Data extracted from a collection

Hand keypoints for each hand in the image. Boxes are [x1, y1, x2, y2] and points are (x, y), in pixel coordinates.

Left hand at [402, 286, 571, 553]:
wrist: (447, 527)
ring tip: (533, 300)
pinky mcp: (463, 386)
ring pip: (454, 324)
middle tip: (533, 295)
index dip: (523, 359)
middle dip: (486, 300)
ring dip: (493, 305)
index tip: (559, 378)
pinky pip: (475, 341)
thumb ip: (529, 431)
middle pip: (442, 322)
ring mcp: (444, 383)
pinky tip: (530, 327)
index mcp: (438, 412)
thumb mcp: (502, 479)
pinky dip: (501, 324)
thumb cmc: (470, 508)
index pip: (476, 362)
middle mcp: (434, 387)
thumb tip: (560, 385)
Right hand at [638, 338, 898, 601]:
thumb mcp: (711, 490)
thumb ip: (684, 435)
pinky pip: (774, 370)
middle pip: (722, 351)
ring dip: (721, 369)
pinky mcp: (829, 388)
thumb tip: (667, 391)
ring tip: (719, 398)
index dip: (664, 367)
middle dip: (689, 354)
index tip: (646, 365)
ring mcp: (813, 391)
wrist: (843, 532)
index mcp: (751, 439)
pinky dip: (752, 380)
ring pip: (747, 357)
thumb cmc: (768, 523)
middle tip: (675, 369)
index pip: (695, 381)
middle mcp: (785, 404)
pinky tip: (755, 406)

--

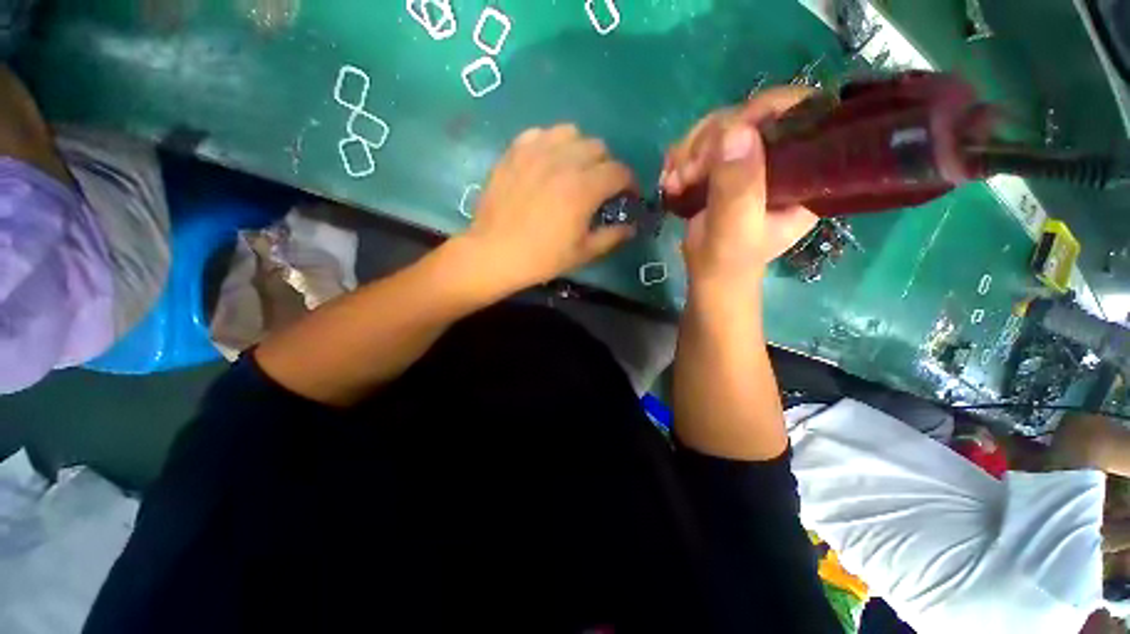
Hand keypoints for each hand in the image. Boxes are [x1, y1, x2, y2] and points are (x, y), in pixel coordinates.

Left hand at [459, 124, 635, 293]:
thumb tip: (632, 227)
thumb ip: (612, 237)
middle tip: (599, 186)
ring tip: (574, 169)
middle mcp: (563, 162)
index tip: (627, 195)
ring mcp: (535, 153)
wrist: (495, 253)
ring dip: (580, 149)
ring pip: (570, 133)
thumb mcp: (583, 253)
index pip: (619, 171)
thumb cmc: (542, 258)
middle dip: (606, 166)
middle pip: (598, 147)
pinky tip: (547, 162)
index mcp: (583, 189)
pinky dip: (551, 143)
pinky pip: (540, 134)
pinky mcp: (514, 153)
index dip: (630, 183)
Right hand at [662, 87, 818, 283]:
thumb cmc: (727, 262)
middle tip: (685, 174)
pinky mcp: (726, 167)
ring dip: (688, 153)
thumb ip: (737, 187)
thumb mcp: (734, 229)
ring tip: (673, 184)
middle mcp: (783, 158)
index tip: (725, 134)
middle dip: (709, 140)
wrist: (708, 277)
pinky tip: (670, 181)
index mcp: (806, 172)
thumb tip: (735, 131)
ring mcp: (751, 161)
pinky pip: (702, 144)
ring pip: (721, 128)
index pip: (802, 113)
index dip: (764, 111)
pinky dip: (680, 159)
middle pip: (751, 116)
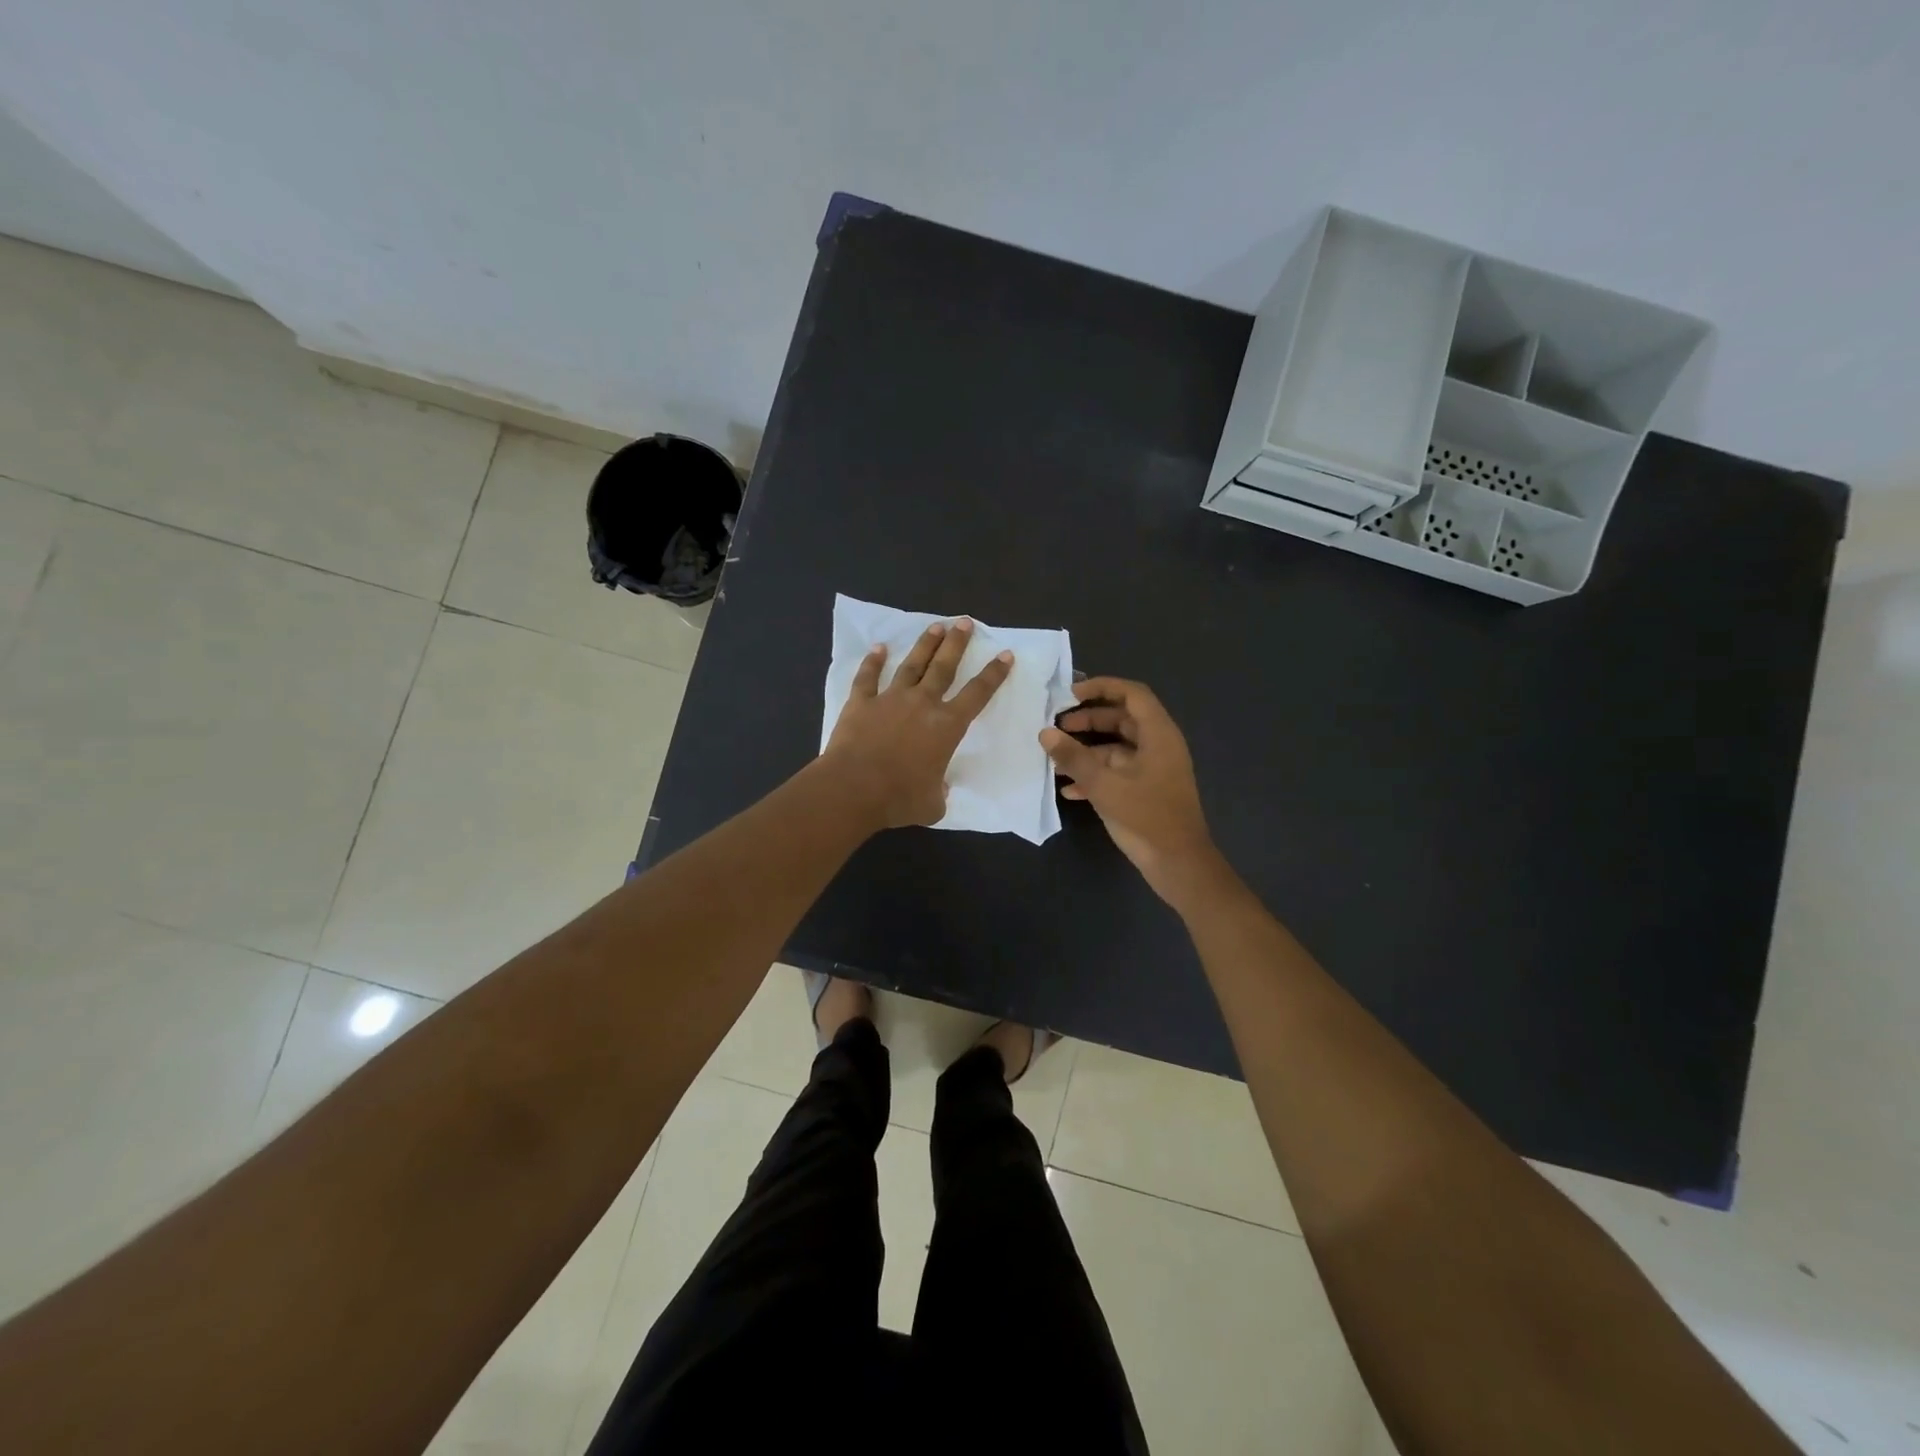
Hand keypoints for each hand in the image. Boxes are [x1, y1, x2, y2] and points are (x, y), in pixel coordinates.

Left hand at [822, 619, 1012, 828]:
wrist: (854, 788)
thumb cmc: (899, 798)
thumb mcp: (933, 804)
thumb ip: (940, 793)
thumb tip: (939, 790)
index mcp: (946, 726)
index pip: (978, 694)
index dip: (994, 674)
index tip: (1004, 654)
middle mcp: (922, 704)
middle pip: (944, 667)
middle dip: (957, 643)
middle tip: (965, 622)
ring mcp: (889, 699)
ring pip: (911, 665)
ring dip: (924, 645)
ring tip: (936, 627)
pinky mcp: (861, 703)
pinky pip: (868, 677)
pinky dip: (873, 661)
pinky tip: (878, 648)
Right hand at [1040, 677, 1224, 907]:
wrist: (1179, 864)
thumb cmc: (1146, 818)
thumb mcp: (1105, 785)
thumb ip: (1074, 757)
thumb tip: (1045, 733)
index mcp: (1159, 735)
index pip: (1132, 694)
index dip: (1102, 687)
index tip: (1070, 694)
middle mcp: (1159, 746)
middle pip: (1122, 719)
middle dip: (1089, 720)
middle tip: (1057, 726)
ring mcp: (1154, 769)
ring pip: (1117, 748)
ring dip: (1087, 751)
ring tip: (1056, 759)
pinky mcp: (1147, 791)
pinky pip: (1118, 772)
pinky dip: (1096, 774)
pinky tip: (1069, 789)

INSTRUCTIONS TO FOLLOW:
Read through the entries and copy each line in which "wrist" appears.

EXERCISE SOLUTION:
wrist: (447, 527)
wrist: (843, 532)
wrist: (495, 253)
wrist: (708, 277)
wrist: (854, 788)
wrist: (1179, 864)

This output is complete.